◆ 问题 ◆
1) 根据Hive自定义UDF一文,在Hive3.X中自定义函数需要继承哪个类?
2) 紧接Hive自定义UDF一文的结尾往下续写。

◆ 原文摘录 ◆
———

自定义UDF
在Hive中,如果Hive原生提供的函数不能够处理数据,那么Hive允许用户自定义函数,在Hive3.X中,需要定义类继承GenericUDF类
自定义udf,添加pom依赖
<dependencies>
<dependency>
<groupId>org.apache.hive</groupId>
<artifactId>hive-exec</artifactId>
<version>3.1.2</version>
</dependency>
<dependency>
<groupId>org.apache.hive</groupId>
<artifactId>hive-jdbc</artifactId>
<version>3.1.2</version>
<exclusions>
<exclusion>
<groupId>org.glassfish</groupId>
<artifactId>javax.el</artifactId>
</exclusion>
</exclusions>
</dependency>
<dependency>
<groupId>org.apache.hive</groupId>
<artifactId>hive-metastore</artifactId>
<version>3.1.2</version>
</dependency>
<dependency>
<groupId>org.apache.hive</groupId>
<artifactId>hive-common</artifactId>
<version>3.1.2</version>
</dependency>
</dependencies>
编写代码
package com.test;
import org.apache.hadoop.hive.ql.exec.UDFArgumentException;
import org.apache.hadoop.hive.ql.metadata.HiveException;
import org.apache.hadoop.hive.ql.udf.generic.GenericUDF;
import org.apache.hadoop.hive.serde2.objectinspector.ObjectInspector;
import org.apache.hadoop.hive.serde2.objectinspector.primitive.PrimitiveObjectInspectorFactory;
// 传入两个字符串,获取第二个字符串在第一个字符串中第一次出现的下标位置
public class SelfUDF extends GenericUDF {
// 初始化 - evaluate方法的返回值类型
public ObjectInspector initialize(ObjectInspector[] ois) throws UDFArgumentException {
// 确定参数个数
if(ois.length != 2)

———

◆ 所示记录 ◆
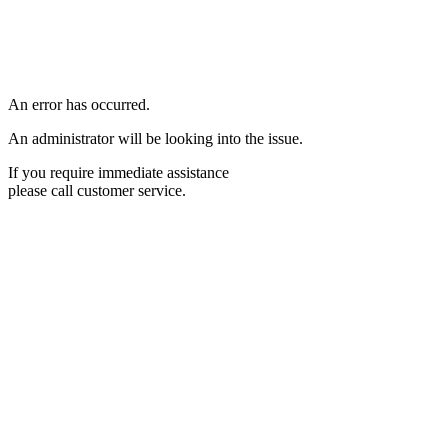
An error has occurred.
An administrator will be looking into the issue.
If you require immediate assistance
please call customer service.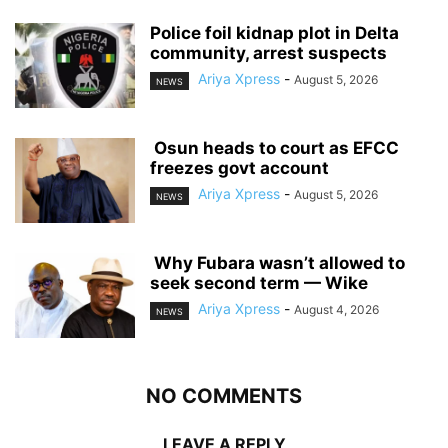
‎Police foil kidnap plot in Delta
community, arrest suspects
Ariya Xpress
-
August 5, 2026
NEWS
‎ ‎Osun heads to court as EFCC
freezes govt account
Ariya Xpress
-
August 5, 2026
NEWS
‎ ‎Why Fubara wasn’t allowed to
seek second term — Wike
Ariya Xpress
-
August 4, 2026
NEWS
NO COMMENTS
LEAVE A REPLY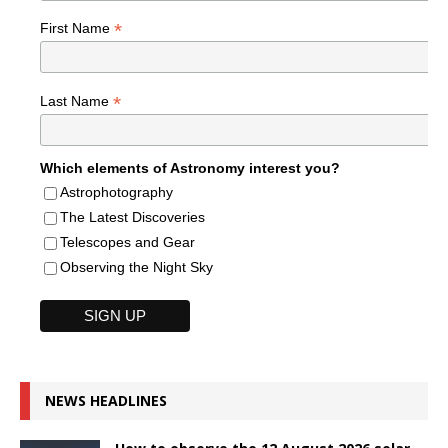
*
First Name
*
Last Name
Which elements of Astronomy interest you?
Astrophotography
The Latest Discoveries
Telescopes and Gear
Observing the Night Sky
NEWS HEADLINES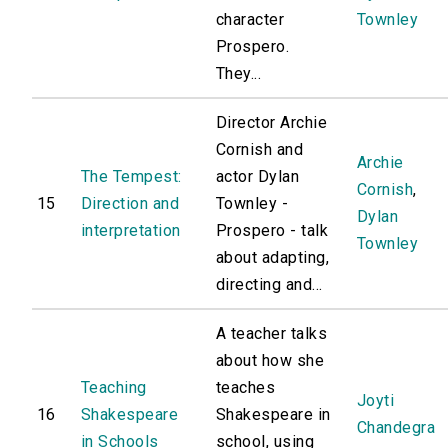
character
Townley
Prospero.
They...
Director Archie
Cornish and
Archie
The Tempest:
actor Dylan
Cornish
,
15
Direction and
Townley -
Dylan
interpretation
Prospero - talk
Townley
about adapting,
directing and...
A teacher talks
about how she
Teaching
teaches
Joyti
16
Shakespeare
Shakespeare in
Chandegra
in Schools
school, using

———

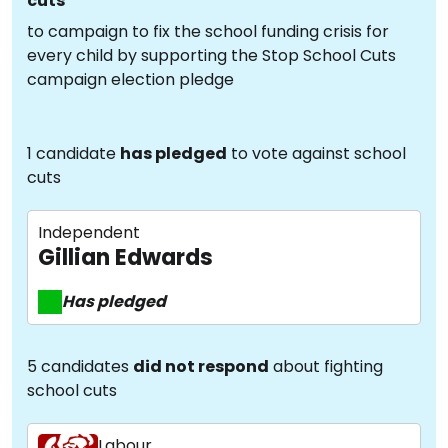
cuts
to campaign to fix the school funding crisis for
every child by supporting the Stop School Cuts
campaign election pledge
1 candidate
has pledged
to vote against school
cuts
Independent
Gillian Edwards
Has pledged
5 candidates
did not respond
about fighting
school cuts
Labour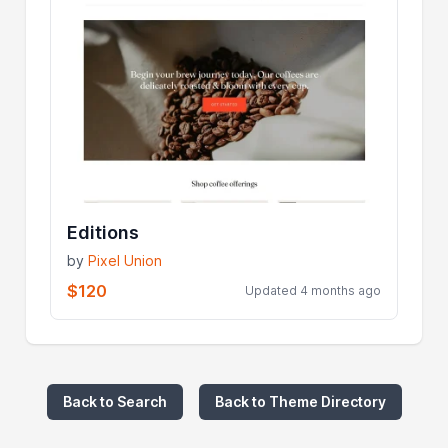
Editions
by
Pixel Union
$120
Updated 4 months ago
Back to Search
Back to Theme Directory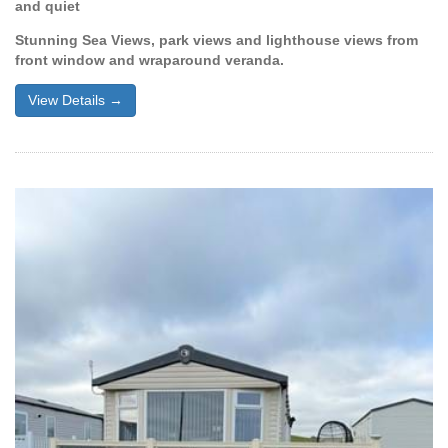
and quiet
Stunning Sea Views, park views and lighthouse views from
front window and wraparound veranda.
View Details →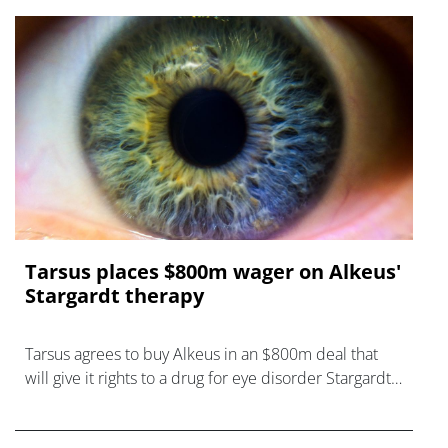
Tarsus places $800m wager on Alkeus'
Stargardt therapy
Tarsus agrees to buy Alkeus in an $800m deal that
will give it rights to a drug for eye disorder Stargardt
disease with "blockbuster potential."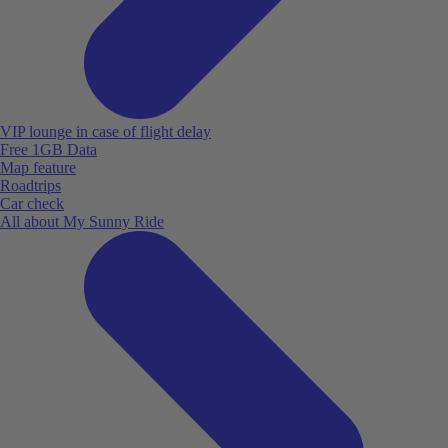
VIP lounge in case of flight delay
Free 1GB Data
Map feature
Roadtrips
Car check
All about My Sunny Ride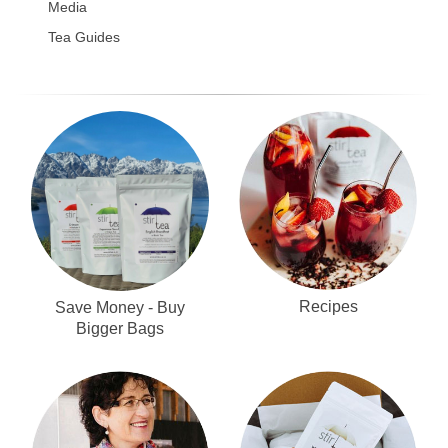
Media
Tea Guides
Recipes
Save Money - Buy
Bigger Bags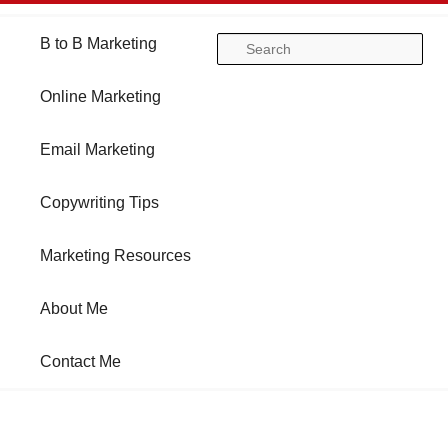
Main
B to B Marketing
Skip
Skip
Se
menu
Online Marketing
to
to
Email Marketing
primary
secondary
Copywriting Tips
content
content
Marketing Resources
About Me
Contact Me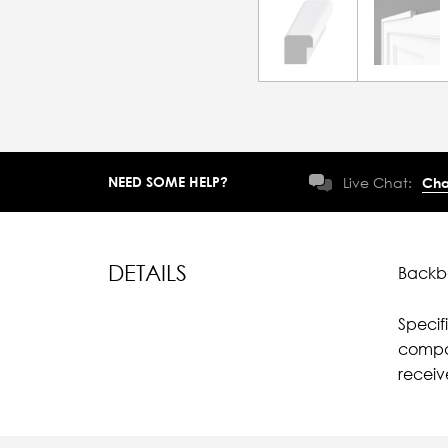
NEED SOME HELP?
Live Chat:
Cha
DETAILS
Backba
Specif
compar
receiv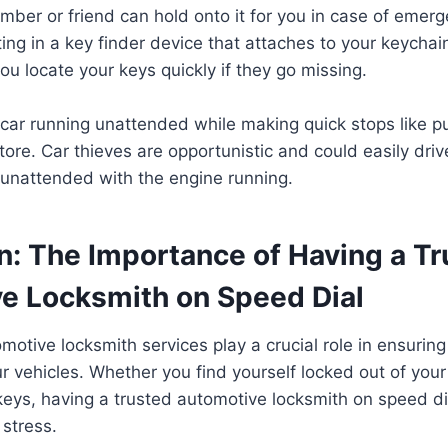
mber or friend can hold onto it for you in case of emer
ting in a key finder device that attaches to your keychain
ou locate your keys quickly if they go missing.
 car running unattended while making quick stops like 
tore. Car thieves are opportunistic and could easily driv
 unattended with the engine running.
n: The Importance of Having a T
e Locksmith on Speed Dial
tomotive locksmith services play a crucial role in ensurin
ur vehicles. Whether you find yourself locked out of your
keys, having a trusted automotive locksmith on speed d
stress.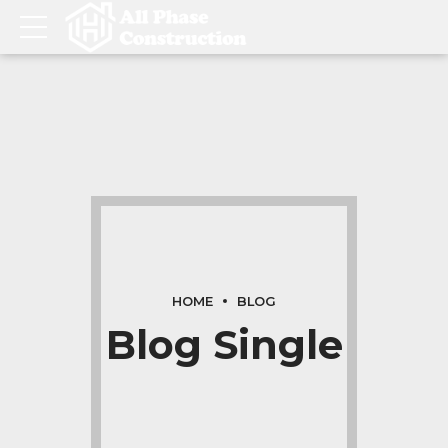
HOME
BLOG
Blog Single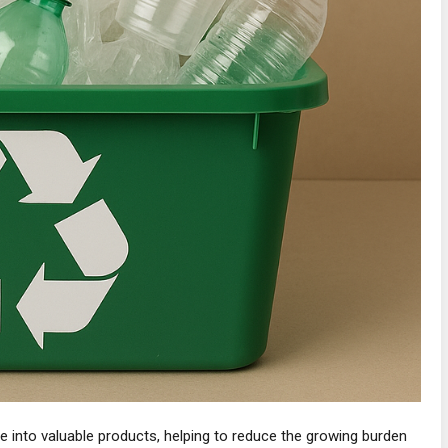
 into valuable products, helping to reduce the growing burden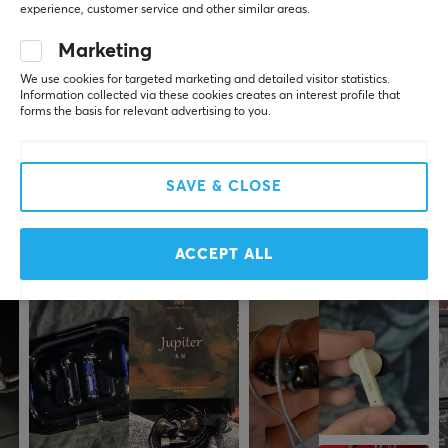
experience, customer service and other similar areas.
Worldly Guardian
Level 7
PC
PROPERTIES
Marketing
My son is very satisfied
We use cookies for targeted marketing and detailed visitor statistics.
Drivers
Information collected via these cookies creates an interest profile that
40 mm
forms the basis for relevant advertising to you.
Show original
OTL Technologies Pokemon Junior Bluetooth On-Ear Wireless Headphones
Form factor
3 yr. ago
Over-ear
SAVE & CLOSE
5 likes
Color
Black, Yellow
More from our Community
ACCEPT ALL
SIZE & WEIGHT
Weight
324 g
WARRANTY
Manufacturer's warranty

———

◆ 各题答案 ◆
1) GenericUDF类。

2)
throw new UDFArgumentException("参数个数必须为2!!!");
// 返回结果,这个结果决定了函数的返回值类型
return PrimitiveObjectInspectorFactory.javaIntObjectInspector;
}
// 函数要执行的逻辑需要覆盖在这个方法中
public Object evaluate(DeferredObject[] dob) throws HiveException {
// 获取第一个字符串
String str = dob[0].get().toString();
// 获取第二个字符串
String sub = dob[1].get().toString();
// 获取下标位置
return str.indexOf(sub);
}
@Override
public String getDisplayString(String[] s) {
return null;
}
}
上传到服务器上,在hive中添加jar包
hive> add jar /HIVE-1.0-SNAPSHOT.jar;
创建临时函数
create temporary function stringindexof as 'com.test.SelfUDF';
select stringindexof('abcdef','de');
自定义UDTF
UDTF解决输入一行,输出多行的需求
输入"hello,world,zhangsan,shanghai","," * 输出 * world * hello * world * zhangsan * shanghai
编写代码
import org.apache.hadoop.hive.ql.exec.UDFArgumentException;
import org.apache.hadoop.hive.ql.metadata.HiveException;
import org.apache.hadoop.hive.ql.udf.generic.GenericUDTF;
import org.apache.hadoop.hive.serde2.objectinspector.ObjectInspector;
import org.apache.hadoop.hive.serde2.objectinspector.ObjectInspectorFactory;
import org.apache.hadoop.hive.serde2.objectinspector.StructObjectInspector;
import org.apache.hadoop.hive.serde2.objectinspector.primitive.PrimitiveObjectInspectorFactory;
import java.util.ArrayList;
import java.util.List;
/**
* UDTF解决输入一行,输出多行的需求
* 输入"hello,world,tom,shanghai",","
* 输出
* world
* hello
* world
* tom
* shanghai
*/
public class MyUDTF extends GenericUDTF {
private List<String> wordList = new ArrayList<String>();
@Override
public StructObjectInspector initialize(StructObjectInspector argOIs)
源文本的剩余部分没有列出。